My mother is almost always angry at everyone, but sometimes she is just so nice
My mother has been getting seemingly worse over the years, pushing away me, my sister (Who just left for good), my father, and my grandmother. Around other people such as the neighbors, she is nice. They can't believe what she is like at home. She gets angry at everything, no matter what you do. For example, I cleaned the house and she got angry at me for cleaning stuff I shouldn't of. The next day, I didn't clean that place and she yelled at me for not cleaning it.
She also talks to her 40 year old sister in another country for 2-3 hours on the phone every day, and they email each other all day at work. Her sister is the only person she gets along with from our family. When arguing, she yelled at me for not telling the truth. My dad then said something to her, and she yelled at us saying that she feels like she is in court.

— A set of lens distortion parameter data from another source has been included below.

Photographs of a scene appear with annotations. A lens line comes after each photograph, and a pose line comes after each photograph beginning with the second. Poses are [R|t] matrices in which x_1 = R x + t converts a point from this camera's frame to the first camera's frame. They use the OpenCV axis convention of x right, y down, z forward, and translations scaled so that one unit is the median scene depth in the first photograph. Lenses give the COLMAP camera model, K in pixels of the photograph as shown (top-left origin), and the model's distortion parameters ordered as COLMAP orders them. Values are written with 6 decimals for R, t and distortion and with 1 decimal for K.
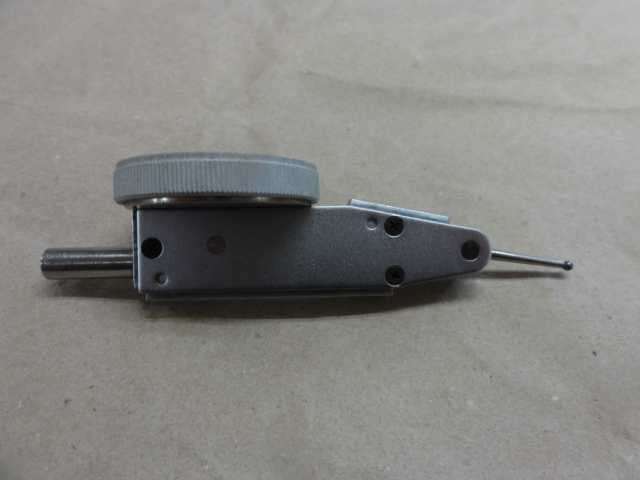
lens RADIAL K [[449.2, 0, 320.0], [0, 449.2, 240.0], [0, 0, 1]] dist [-0.021642, 0.003598]
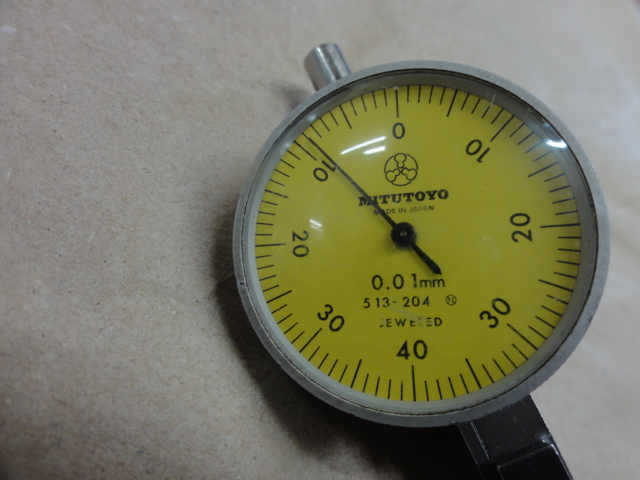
lens RADIAL K [[449.2, 0, 320.0], [0, 449.2, 240.0], [0, 0, 1]] dist [-0.021642, 0.003598]
pose [[0.868481, 0.358716, 0.342145, -0.407233], [-0.393306, 0.918737, 0.035114, -0.136147], [-0.301745, -0.165064, 0.938991, 0.466293]]
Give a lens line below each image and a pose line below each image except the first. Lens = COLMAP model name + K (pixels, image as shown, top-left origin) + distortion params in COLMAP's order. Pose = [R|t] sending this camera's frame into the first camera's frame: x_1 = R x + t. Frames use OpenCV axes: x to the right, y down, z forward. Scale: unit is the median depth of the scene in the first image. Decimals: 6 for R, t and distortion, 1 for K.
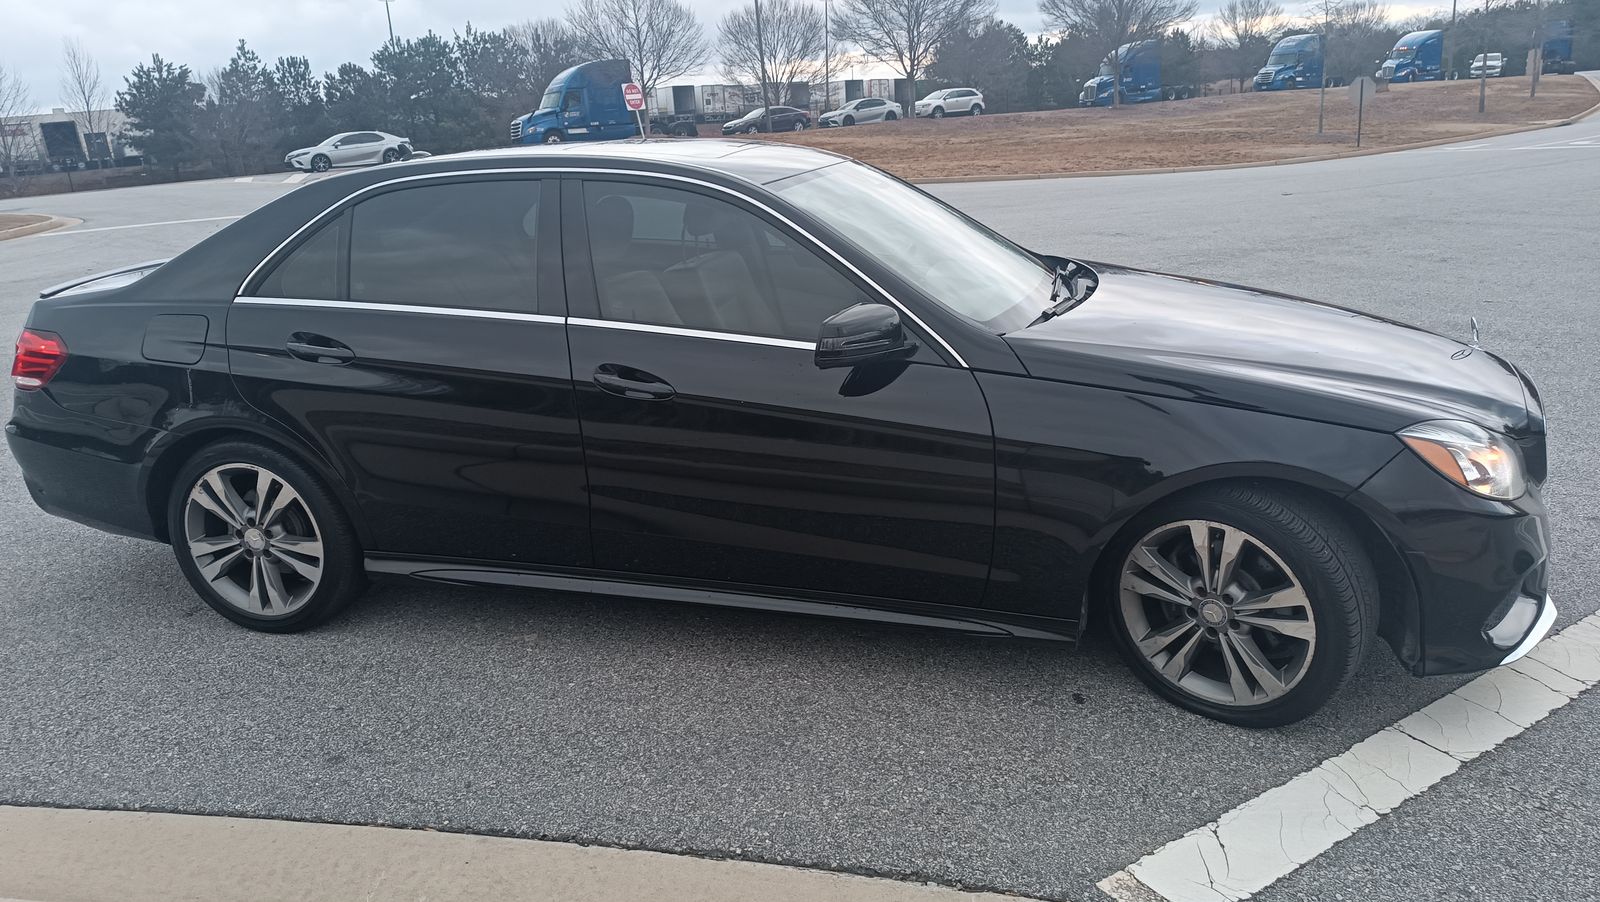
lens RADIAL K [[1191.3, 0, 800.7], [0, 1191.3, 421.4], [0, 0, 1]] dist [0.025293, -0.007537]
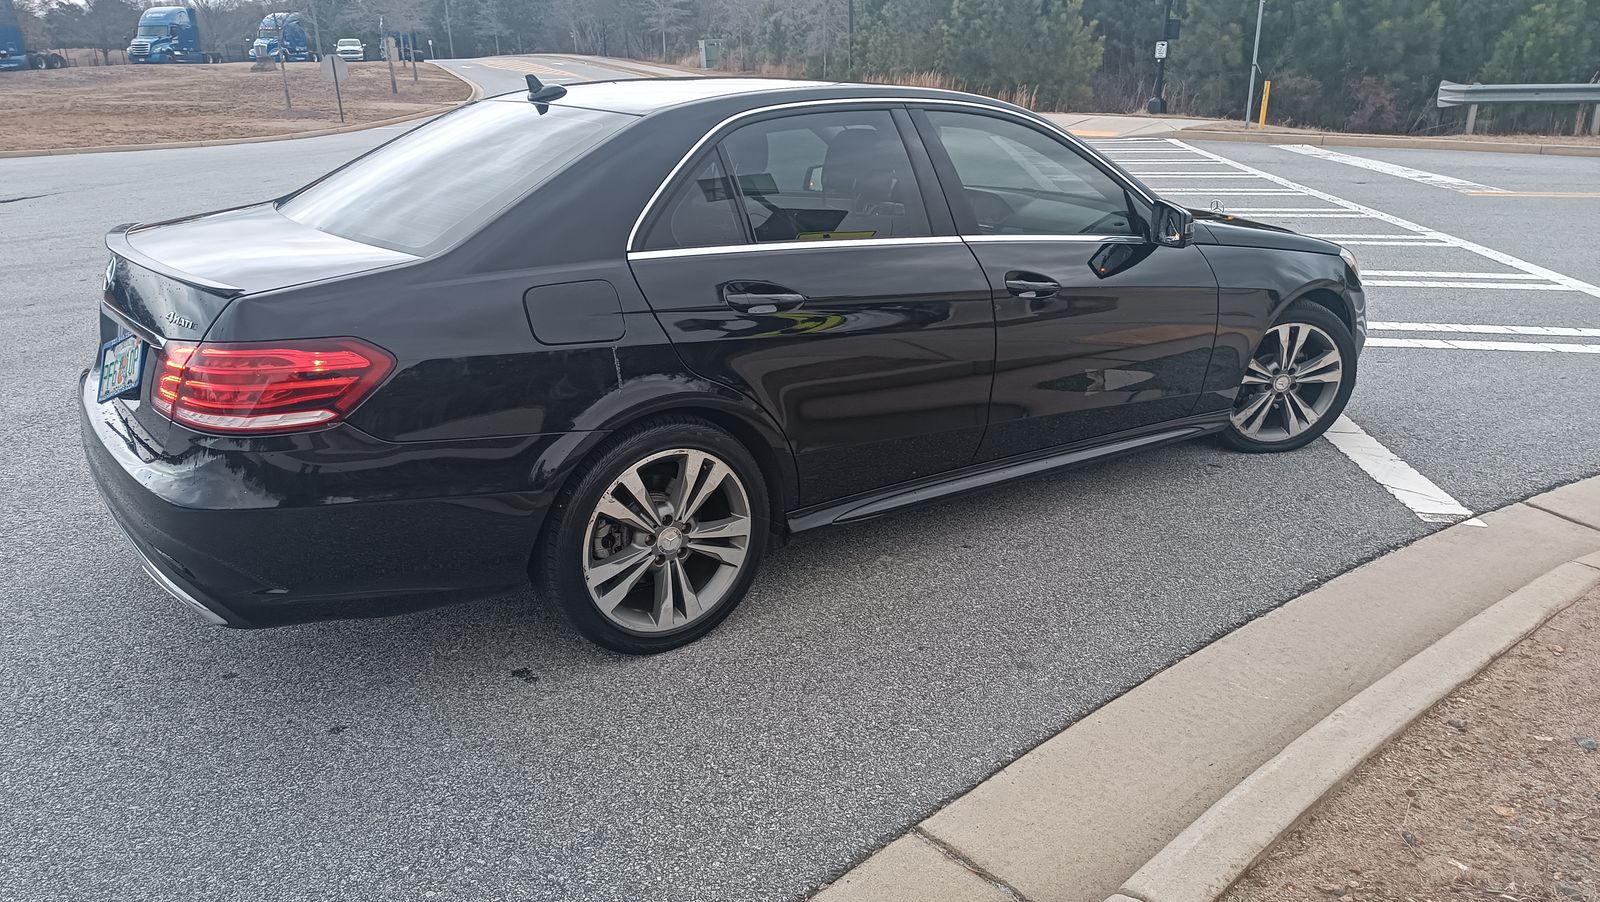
lens RADIAL K [[1191.3, 0, 800.7], [0, 1191.3, 421.4], [0, 0, 1]] dist [0.025293, -0.007537]
pose [[0.616249, -0.190123, 0.764258, -1.033220], [0.178522, 0.978885, 0.099566, -0.050576], [-0.767051, 0.075080, 0.637178, 0.391239]]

One day, she got mad at my sister and left her at the bus stop (On her way home from work). After my grandmother picked her up, my sister was crying and such, and my mother got mad at her for being upset and told her to be angry next time.
If you get frustrated or angry at her, she will flip it around making you feel bad or trying. She starts yelling, so nobody says anything to her.
But the thing is, sometimes she is nice, and acts normal. This lasts for a few minutes, but sometimes she is nice for the biggest part of a day.
My neighbors think she has a mental illness or something seriously wrong with her, so I want to see what you guys think.
Check out Borderline Personality Disorder - this may the the problem with your Mother. One excellent site on the internet is BPDfamily.com - it has many articles and an excellent message board. I suspect your neighbours are correct - you probably are dealing with a mental health issue of some sort.
I am going through my mothers awful mood swings aswel, but not to the extent of what you are going through. Keep trying, I know that when you try to do the right thing your mother will not aprove, but one day it will work out an she will realise. try and not let her bring you down. Put yourself first. Have a good week!
People like your mother never "realise" anything, nor do these relationships ever "workout" on their own. My sister is very much like this...always angry at people close to her, always taking horrible revenge on anyone who does the slightest thing, intentional or not. I am sure she is mentally ill, and it's so far beyond my comprehension or the understanding of others who say "you should always love your sister" or "one day you'll get along". It's beyond normal bickering, and yours sound very similar. This kind of behavior doesn't go away with love or kindness or forgiveness, as it would in normal relationships.
My sister is also so "sweet" around other people, so not many people listen to me about the awful notes and messages and things of mine she has wrecked or broken. I am now so sick of her constant barrage of messages telling me what a horrible person I am that I don't really talk to her if I can help it. So many times she has said "she wants me out of her life forever", and then she pretends she doesn't know who I am when she sees me. Once she threw an entire birthday cake out the window because she felt disrespected. Another time she maced me when I tried to stop her from smashing all her dinnerware because she was angry at the dishwasher repair man. But, because she's so nice around another people, it's like she's a freakishly different person and no one listens to me except a few people who have also experienced her rage.
When I do something well, that seems to twist and morph into something where it's MY fault she didn't do as well. I tend to hide any accomplishments from her and keep nice things I've done away from her. What is her problem? It's so depressing. It seems to all be about me, and she seems to only feel good about herself when I do poorly. What can I do except avoid her? It's so depressing to me. I only have one sister. I sometimes know it's not really her fault, but I also know she can change, and no matter what, it still hurts.
I felt bad with my ex-boy friend mother! She is so GRUMPY everyone and she got mad at her son back from Russia and I got freak out about this going be happened til she gets mad at me. I dont like way she being real *****. How this my ex still loving me very much. I told him stay with your mom for week. I thought this is great time visit with her. She proully dont like me. I felt bad!